Philosophy, Politics and Economics (PPE)
Submitted by Sarah
As a Slovak who is conscious of my nation’s turbulent history, I have been fascinated by questions that fall within the domains of Politics, Philosophy, and Economics. From questions about Slovakia’s Communist past, her current membership of the EU, and her economic future I am constantly grappling with broader issues and concepts that transcend my nation’s history and bring me to the great debates that constitute the lifeblood of my chosen course.
Influenced by my mother’s stories about her upbringing under Soviet rule I have long had an interest in both the theory and implementation of Marxist thought. Initially this interest brought me to ‘Communist Czechoslovakia’ by Dr Kevin McDermott which disturbed me with its description of real-world oppression, but it also brought me to Marx’s ‘Communist Manifesto’. Reading this text to better understand an ideology which played such a significant role in my nation’s history I found myself questioning the morality of Marxism and wondering if the attempt to move power from the bourgeoisie to the proletariat via the state would always end up – as was the case in Slovakia – with power simply being centralised in the hands of state bureaucrats. This question continues to intrigue me and provided the basis for my EPQ: “By eliminating the class system, Marxism ideology provides a just society.’ To what extent is this statement correct”.
Another debate that I find fascinating is the role and function of mathematical models in economic thought. At the University of Oxford UNIQ Summer School, I was introduced to the Neyman-Rubin causal model. This non-parametric model is revolutionary and seemingly of high utility; quantifying causal effect is vital to rational decision-making. However, reading George Szpiro’s ‘Price the Future’ and learning about how the Black Scholes’s model may have contributed to the 2008 financial crisis I am much more sensitive and alert to the way in such models may disguise more than they reveal. This is certainly not to say that such models are irrelevant to economics but we may need to show much more care in how we use them, and the possibly suspect assumptions upon which they are based.
Even though my background has brought me to important debates about society, I am also drawn to fundamental questions about truth, reality and ultimate meaning. I explored this interest when I entered the 2017 John Locke essay competition, arguing that the five-minute hypothesis (5MH) - the belief that the universe came into existence only five minutes ago, and all apparent knowledge of a past beyond that is a product of the time of creation – shouldn’t be believed.

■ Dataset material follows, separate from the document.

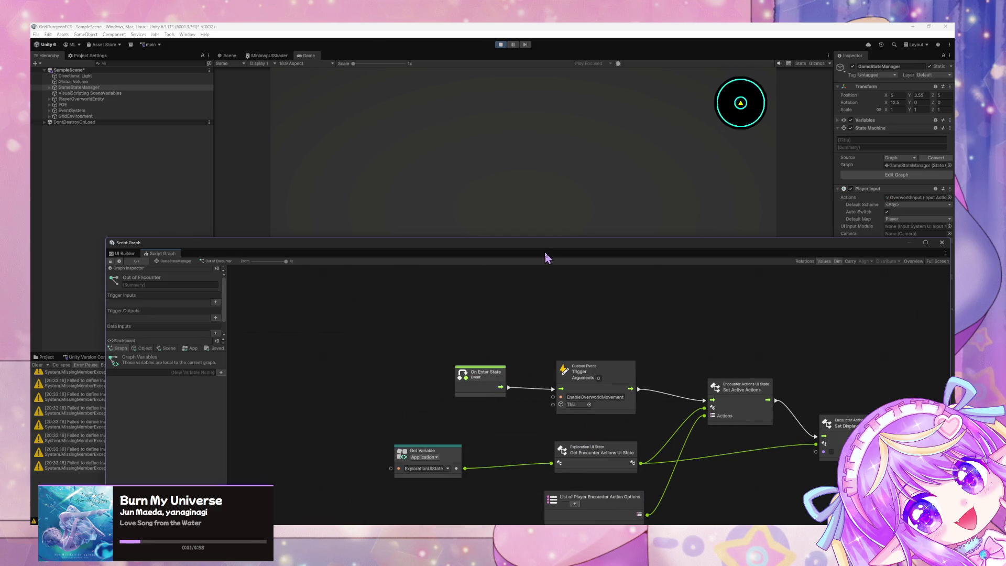
{"action": "left_click_drag", "start_coordinate": [547, 257], "coordinate": [692, 400]}
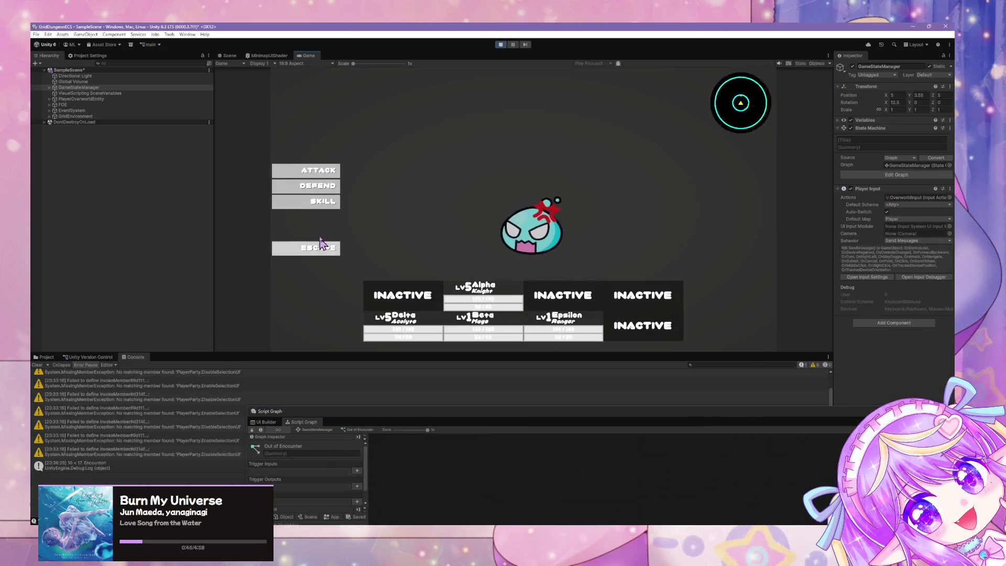
Playtest by walking into five encounters and escaping each to confirm the buttons hide.
{"action": "left_click", "coordinate": [322, 249]}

However despite my conclusion I found it both fascinating and a little disturbing that this theory, birthed to strengthen Russell’s argument about memory, is hard, if not impossible to disprove. The 5MH is certainly at odds with common sense and counter-intuitive but nonetheless it has a certain logical sense. It is such insights and challenges that I find deeply appealing about Philosophy and which can only add greater depth and value to my other areas of interest.
Apart from wider reading, essay competitions and summer schools there are many other ways in which I have fuelled my interest in PPE. For example, in my work experience at the United Nations in Geneva, I reflected on the importance of international cooperation to secure basic human rights and dignity worldwide. After visiting the Houses of Parliament, I completed an introductory MOOC into UK Politics to understand more about the dynamics of our bicameralism. While working at Deloitte, I learnt about how government regulation and systems of taxation shape the decisions of small business owners. As has hopefully been demonstrated I have deep and abiding interest in Politics, Philosophy and Economics and it is due to this that I seek to read them at university, finding answers to the many questions I have about the society, world and reality in which I live.